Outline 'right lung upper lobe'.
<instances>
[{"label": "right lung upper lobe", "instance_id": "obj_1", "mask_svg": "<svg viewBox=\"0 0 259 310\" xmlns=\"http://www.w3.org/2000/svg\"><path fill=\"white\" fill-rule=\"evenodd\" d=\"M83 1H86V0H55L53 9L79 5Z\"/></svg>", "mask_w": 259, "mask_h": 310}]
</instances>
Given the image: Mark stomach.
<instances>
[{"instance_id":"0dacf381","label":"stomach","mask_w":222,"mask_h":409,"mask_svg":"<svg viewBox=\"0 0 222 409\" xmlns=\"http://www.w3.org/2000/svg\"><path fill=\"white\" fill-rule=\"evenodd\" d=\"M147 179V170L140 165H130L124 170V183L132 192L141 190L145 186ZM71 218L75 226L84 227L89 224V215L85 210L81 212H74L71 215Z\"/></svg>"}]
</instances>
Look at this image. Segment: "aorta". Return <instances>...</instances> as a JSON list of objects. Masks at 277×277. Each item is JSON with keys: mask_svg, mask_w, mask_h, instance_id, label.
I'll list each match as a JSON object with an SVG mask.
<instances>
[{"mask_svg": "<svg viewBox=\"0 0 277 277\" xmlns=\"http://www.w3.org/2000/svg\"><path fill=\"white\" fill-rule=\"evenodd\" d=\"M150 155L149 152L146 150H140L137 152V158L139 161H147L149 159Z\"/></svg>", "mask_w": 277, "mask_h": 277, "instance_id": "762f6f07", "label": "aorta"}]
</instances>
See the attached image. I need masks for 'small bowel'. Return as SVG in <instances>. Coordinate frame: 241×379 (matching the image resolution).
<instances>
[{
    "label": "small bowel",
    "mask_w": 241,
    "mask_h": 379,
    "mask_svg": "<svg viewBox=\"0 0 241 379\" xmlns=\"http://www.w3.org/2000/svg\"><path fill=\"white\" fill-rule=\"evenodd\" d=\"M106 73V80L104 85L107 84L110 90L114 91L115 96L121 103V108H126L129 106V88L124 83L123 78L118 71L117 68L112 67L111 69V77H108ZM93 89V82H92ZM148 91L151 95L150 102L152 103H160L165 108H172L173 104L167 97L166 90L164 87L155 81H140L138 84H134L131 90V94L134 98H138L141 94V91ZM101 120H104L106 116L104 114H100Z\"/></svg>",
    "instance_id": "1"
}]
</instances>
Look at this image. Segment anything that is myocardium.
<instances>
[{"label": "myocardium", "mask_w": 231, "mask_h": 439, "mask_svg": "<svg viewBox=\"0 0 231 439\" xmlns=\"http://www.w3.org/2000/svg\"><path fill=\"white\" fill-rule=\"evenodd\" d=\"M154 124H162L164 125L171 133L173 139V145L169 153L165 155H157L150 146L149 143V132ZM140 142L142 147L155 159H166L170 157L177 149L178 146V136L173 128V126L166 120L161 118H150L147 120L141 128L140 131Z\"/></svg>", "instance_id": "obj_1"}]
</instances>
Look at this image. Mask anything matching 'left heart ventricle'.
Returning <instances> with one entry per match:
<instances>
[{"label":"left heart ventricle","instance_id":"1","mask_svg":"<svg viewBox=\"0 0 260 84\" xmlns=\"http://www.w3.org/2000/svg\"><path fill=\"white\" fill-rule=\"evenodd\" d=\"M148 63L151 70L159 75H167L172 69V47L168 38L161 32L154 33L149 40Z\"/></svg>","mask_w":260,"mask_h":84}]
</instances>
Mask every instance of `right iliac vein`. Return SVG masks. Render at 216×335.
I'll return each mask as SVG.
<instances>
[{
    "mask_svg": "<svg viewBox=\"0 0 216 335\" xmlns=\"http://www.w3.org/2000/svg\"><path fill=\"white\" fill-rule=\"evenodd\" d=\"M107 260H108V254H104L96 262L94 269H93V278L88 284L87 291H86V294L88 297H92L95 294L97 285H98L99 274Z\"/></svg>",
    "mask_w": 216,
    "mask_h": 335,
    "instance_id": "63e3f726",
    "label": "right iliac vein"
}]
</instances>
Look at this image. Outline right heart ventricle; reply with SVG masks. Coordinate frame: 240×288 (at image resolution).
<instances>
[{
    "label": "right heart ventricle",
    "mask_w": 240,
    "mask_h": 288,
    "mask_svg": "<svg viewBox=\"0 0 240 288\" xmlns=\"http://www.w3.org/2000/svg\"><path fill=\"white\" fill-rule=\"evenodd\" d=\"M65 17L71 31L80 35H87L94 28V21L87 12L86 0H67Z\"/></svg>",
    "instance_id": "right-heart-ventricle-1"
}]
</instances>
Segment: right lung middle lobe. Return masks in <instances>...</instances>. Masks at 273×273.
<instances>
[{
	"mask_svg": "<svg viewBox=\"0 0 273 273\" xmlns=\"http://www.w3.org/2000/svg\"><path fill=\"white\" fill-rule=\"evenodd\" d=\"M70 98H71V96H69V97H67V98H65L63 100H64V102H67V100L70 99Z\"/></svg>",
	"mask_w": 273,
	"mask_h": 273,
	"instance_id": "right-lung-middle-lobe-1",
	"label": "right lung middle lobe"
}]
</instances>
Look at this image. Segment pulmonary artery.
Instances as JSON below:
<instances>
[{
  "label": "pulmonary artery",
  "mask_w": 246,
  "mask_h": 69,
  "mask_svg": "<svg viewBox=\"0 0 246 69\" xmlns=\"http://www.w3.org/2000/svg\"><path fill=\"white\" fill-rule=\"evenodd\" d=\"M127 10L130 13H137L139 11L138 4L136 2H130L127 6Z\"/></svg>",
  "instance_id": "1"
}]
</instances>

━━━━━━

* _Ziel_
Schreib alle Einträge oben Zeile für Zeile ab, ohne etwas daran zu ändern.

* _Ergebnis_
Outline 'right lung upper lobe'.
<instances>
[{"label": "right lung upper lobe", "instance_id": "obj_1", "mask_svg": "<svg viewBox=\"0 0 259 310\" xmlns=\"http://www.w3.org/2000/svg\"><path fill=\"white\" fill-rule=\"evenodd\" d=\"M83 1H86V0H55L53 9L79 5Z\"/></svg>", "mask_w": 259, "mask_h": 310}]
</instances>
Given the image: Mark stomach.
<instances>
[{"instance_id":"0dacf381","label":"stomach","mask_w":222,"mask_h":409,"mask_svg":"<svg viewBox=\"0 0 222 409\" xmlns=\"http://www.w3.org/2000/svg\"><path fill=\"white\" fill-rule=\"evenodd\" d=\"M147 179V170L140 165H130L124 170V183L132 192L141 190L145 186ZM71 218L75 226L84 227L89 224V215L85 210L81 212H74L71 215Z\"/></svg>"}]
</instances>
Look at this image. Segment: "aorta". Return <instances>...</instances> as a JSON list of objects. Masks at 277×277. Each item is JSON with keys: mask_svg, mask_w, mask_h, instance_id, label.
I'll list each match as a JSON object with an SVG mask.
<instances>
[{"mask_svg": "<svg viewBox=\"0 0 277 277\" xmlns=\"http://www.w3.org/2000/svg\"><path fill=\"white\" fill-rule=\"evenodd\" d=\"M150 155L149 152L146 150H140L137 152V158L139 161H147L149 159Z\"/></svg>", "mask_w": 277, "mask_h": 277, "instance_id": "762f6f07", "label": "aorta"}]
</instances>
See the attached image. I need masks for 'small bowel'. Return as SVG in <instances>. Coordinate frame: 241×379 (matching the image resolution).
<instances>
[{
    "label": "small bowel",
    "mask_w": 241,
    "mask_h": 379,
    "mask_svg": "<svg viewBox=\"0 0 241 379\" xmlns=\"http://www.w3.org/2000/svg\"><path fill=\"white\" fill-rule=\"evenodd\" d=\"M106 73V80L104 85L107 84L110 90L114 91L115 96L121 103V108H126L129 106V88L124 83L123 78L118 71L117 68L112 67L111 69V77H108ZM93 89V82H92ZM148 91L151 95L150 102L152 103H160L165 108H172L173 104L167 97L166 90L164 87L155 81H140L138 84H134L131 90V94L134 98H138L141 94V91ZM101 120H104L106 116L104 114H100Z\"/></svg>",
    "instance_id": "1"
}]
</instances>
Look at this image. Segment anything that is myocardium.
<instances>
[{"label": "myocardium", "mask_w": 231, "mask_h": 439, "mask_svg": "<svg viewBox=\"0 0 231 439\" xmlns=\"http://www.w3.org/2000/svg\"><path fill=\"white\" fill-rule=\"evenodd\" d=\"M154 124H162L164 125L171 133L173 139V145L169 153L165 155H157L150 146L149 143V132ZM140 142L142 147L155 159H166L170 157L177 149L178 146V136L173 128V126L166 120L161 118H150L147 120L141 128L140 131Z\"/></svg>", "instance_id": "obj_1"}]
</instances>
Look at this image. Mask anything matching 'left heart ventricle'.
Returning <instances> with one entry per match:
<instances>
[{"label":"left heart ventricle","instance_id":"1","mask_svg":"<svg viewBox=\"0 0 260 84\" xmlns=\"http://www.w3.org/2000/svg\"><path fill=\"white\" fill-rule=\"evenodd\" d=\"M148 63L151 70L159 75H167L172 69V47L168 38L161 32L154 33L149 40Z\"/></svg>","mask_w":260,"mask_h":84}]
</instances>
Mask every instance of `right iliac vein`. Return SVG masks. Render at 216×335.
I'll return each mask as SVG.
<instances>
[{
    "mask_svg": "<svg viewBox=\"0 0 216 335\" xmlns=\"http://www.w3.org/2000/svg\"><path fill=\"white\" fill-rule=\"evenodd\" d=\"M107 260H108V254H104L96 262L94 269H93V278L88 284L87 291H86V294L88 297H92L95 294L97 285H98L99 274Z\"/></svg>",
    "mask_w": 216,
    "mask_h": 335,
    "instance_id": "63e3f726",
    "label": "right iliac vein"
}]
</instances>
Look at this image. Outline right heart ventricle; reply with SVG masks. Coordinate frame: 240×288 (at image resolution).
<instances>
[{
    "label": "right heart ventricle",
    "mask_w": 240,
    "mask_h": 288,
    "mask_svg": "<svg viewBox=\"0 0 240 288\" xmlns=\"http://www.w3.org/2000/svg\"><path fill=\"white\" fill-rule=\"evenodd\" d=\"M65 17L71 31L80 35H87L94 28V21L87 12L86 0H67Z\"/></svg>",
    "instance_id": "right-heart-ventricle-1"
}]
</instances>
Segment: right lung middle lobe. Return masks in <instances>...</instances>. Masks at 273×273.
<instances>
[{
	"mask_svg": "<svg viewBox=\"0 0 273 273\" xmlns=\"http://www.w3.org/2000/svg\"><path fill=\"white\" fill-rule=\"evenodd\" d=\"M70 98H71V96H69V97H67V98H65L63 100H64V102H67V100L70 99Z\"/></svg>",
	"mask_w": 273,
	"mask_h": 273,
	"instance_id": "right-lung-middle-lobe-1",
	"label": "right lung middle lobe"
}]
</instances>
Look at this image. Segment pulmonary artery.
Instances as JSON below:
<instances>
[{
  "label": "pulmonary artery",
  "mask_w": 246,
  "mask_h": 69,
  "mask_svg": "<svg viewBox=\"0 0 246 69\" xmlns=\"http://www.w3.org/2000/svg\"><path fill=\"white\" fill-rule=\"evenodd\" d=\"M127 10L130 13H137L139 11L138 4L136 2H130L127 6Z\"/></svg>",
  "instance_id": "1"
}]
</instances>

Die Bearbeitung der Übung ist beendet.